**Exercise aim**
For each entry, output its words exactly and leave any picture behind.

**Given entries**
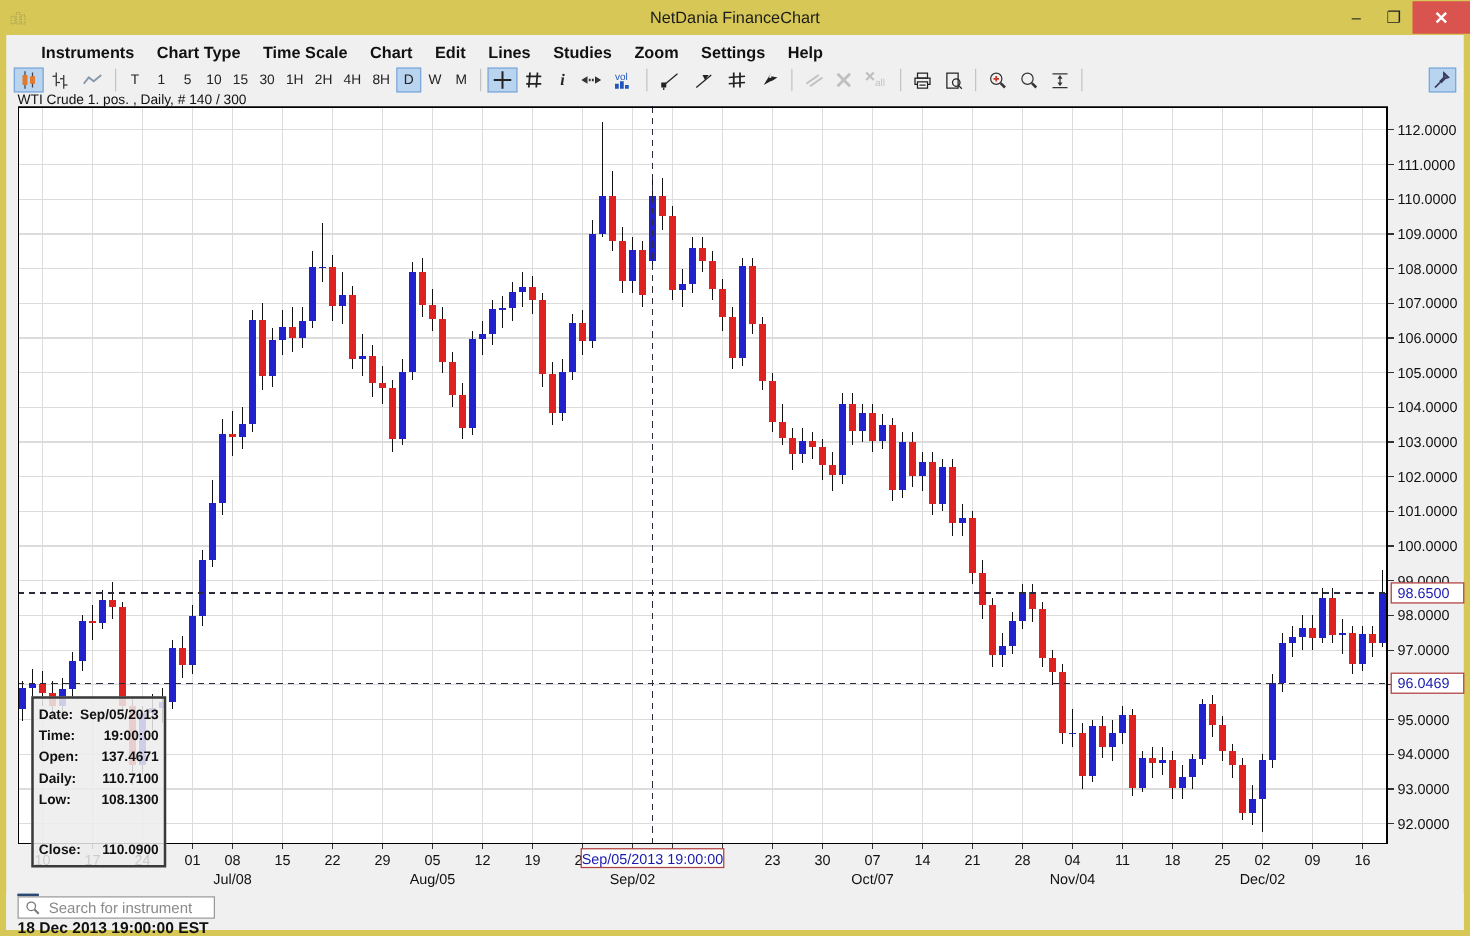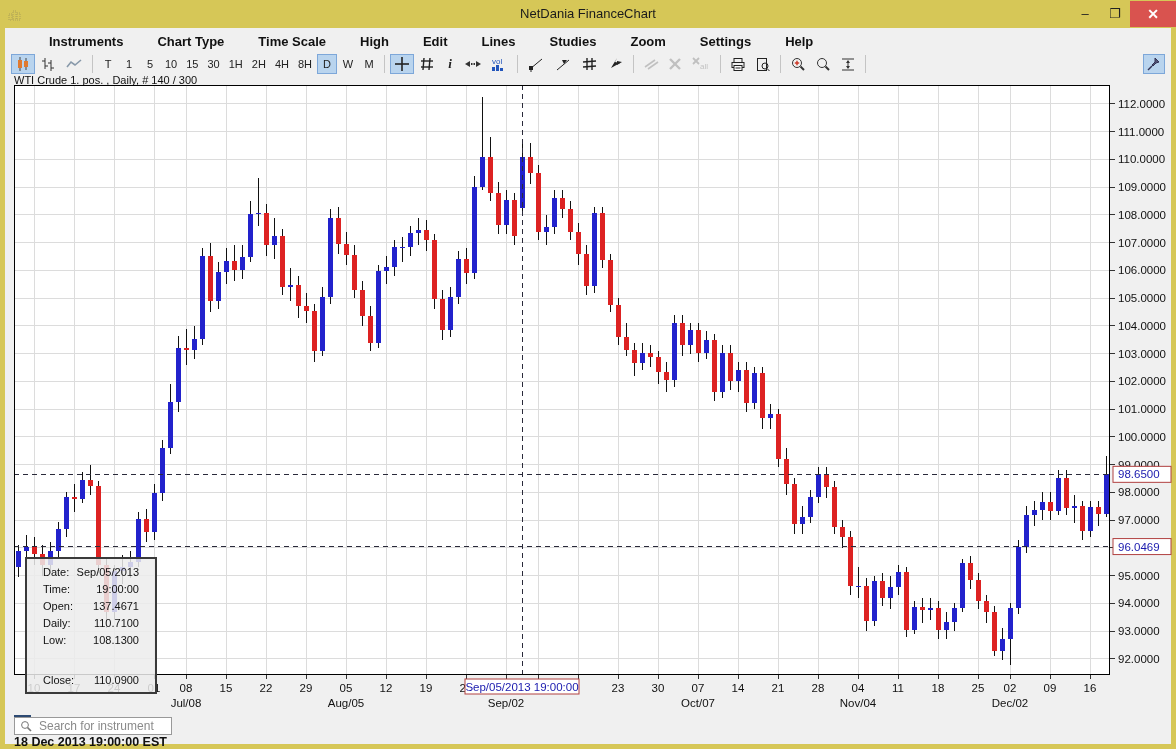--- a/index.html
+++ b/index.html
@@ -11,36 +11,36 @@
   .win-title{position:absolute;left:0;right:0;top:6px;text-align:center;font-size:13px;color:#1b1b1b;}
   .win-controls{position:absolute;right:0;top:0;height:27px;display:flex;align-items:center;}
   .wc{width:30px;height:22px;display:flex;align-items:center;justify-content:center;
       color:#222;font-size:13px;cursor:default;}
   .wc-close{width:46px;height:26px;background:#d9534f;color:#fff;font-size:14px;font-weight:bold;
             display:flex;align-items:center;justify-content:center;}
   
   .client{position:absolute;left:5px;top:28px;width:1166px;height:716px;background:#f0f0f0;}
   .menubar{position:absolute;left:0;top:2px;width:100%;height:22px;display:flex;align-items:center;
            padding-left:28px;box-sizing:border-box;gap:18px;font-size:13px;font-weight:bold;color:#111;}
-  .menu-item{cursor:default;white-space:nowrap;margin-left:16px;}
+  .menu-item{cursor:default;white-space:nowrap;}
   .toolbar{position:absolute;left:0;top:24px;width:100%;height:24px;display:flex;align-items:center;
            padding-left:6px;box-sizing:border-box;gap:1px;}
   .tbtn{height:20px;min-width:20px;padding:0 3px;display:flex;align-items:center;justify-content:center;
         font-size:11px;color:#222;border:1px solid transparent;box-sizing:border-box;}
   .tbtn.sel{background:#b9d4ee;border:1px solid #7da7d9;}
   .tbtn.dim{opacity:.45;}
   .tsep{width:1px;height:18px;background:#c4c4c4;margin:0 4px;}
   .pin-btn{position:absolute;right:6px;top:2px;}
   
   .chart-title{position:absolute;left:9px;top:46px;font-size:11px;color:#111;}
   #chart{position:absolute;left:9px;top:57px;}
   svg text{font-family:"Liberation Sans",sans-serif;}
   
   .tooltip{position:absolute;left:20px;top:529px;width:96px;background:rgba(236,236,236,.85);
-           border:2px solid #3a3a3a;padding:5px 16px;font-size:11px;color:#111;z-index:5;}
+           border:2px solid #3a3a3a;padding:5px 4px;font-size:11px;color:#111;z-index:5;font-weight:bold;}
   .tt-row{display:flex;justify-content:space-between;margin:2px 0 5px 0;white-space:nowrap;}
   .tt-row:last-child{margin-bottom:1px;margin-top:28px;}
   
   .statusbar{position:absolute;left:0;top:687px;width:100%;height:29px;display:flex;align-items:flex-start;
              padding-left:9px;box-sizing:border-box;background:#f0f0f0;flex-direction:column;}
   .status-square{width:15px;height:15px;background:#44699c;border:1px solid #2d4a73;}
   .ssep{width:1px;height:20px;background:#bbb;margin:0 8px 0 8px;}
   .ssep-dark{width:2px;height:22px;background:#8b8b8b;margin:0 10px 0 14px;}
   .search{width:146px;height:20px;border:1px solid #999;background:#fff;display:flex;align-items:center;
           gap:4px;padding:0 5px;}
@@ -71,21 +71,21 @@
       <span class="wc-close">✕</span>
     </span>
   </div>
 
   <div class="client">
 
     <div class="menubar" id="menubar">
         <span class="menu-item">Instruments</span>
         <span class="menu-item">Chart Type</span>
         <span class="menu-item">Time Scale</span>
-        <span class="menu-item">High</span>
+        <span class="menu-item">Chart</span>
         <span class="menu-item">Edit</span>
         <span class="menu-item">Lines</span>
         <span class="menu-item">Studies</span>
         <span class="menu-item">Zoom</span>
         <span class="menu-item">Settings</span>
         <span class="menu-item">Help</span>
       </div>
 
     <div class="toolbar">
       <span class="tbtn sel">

**The completed task**
--- a/index.html
+++ b/index.html
@@ -11,36 +11,36 @@
   .win-title{position:absolute;left:0;right:0;top:6px;text-align:center;font-size:13px;color:#1b1b1b;}
   .win-controls{position:absolute;right:0;top:0;height:27px;display:flex;align-items:center;}
   .wc{width:30px;height:22px;display:flex;align-items:center;justify-content:center;
       color:#222;font-size:13px;cursor:default;}
   .wc-close{width:46px;height:26px;background:#d9534f;color:#fff;font-size:14px;font-weight:bold;
             display:flex;align-items:center;justify-content:center;}
   
   .client{position:absolute;left:5px;top:28px;width:1166px;height:716px;background:#f0f0f0;}
   .menubar{position:absolute;left:0;top:2px;width:100%;height:22px;display:flex;align-items:center;
            padding-left:28px;box-sizing:border-box;gap:18px;font-size:13px;font-weight:bold;color:#111;}
-  .menu-item{cursor:default;white-space:nowrap;margin-left:16px;}
+  .menu-item{cursor:default;white-space:nowrap;}
   .toolbar{position:absolute;left:0;top:24px;width:100%;height:24px;display:flex;align-items:center;
            padding-left:6px;box-sizing:border-box;gap:1px;}
   .tbtn{height:20px;min-width:20px;padding:0 3px;display:flex;align-items:center;justify-content:center;
         font-size:11px;color:#222;border:1px solid transparent;box-sizing:border-box;}
   .tbtn.sel{background:#b9d4ee;border:1px solid #7da7d9;}
   .tbtn.dim{opacity:.45;}
   .tsep{width:1px;height:18px;background:#c4c4c4;margin:0 4px;}
   .pin-btn{position:absolute;right:6px;top:2px;}
   
   .chart-title{position:absolute;left:9px;top:46px;font-size:11px;color:#111;}
   #chart{position:absolute;left:9px;top:57px;}
   svg text{font-family:"Liberation Sans",sans-serif;}
   
   .tooltip{position:absolute;left:20px;top:529px;width:96px;background:rgba(236,236,236,.85);
-           border:2px solid #3a3a3a;padding:5px 16px;font-size:11px;color:#111;z-index:5;}
+           border:2px solid #3a3a3a;padding:5px 4px;font-size:11px;color:#111;z-index:5;font-weight:bold;}
   .tt-row{display:flex;justify-content:space-between;margin:2px 0 5px 0;white-space:nowrap;}
   .tt-row:last-child{margin-bottom:1px;margin-top:28px;}
   
   .statusbar{position:absolute;left:0;top:687px;width:100%;height:29px;display:flex;align-items:flex-start;
              padding-left:9px;box-sizing:border-box;background:#f0f0f0;flex-direction:column;}
   .status-square{width:15px;height:15px;background:#44699c;border:1px solid #2d4a73;}
   .ssep{width:1px;height:20px;background:#bbb;margin:0 8px 0 8px;}
   .ssep-dark{width:2px;height:22px;background:#8b8b8b;margin:0 10px 0 14px;}
   .search{width:146px;height:20px;border:1px solid #999;background:#fff;display:flex;align-items:center;
           gap:4px;padding:0 5px;}
@@ -71,21 +71,21 @@
       <span class="wc-close">✕</span>
     </span>
   </div>
 
   <div class="client">
 
     <div class="menubar" id="menubar">
         <span class="menu-item">Instruments</span>
         <span class="menu-item">Chart Type</span>
         <span class="menu-item">Time Scale</span>
-        <span class="menu-item">High</span>
+        <span class="menu-item">Chart</span>
         <span class="menu-item">Edit</span>
         <span class="menu-item">Lines</span>
         <span class="menu-item">Studies</span>
         <span class="menu-item">Zoom</span>
         <span class="menu-item">Settings</span>
         <span class="menu-item">Help</span>
       </div>
 
     <div class="toolbar">
       <span class="tbtn sel">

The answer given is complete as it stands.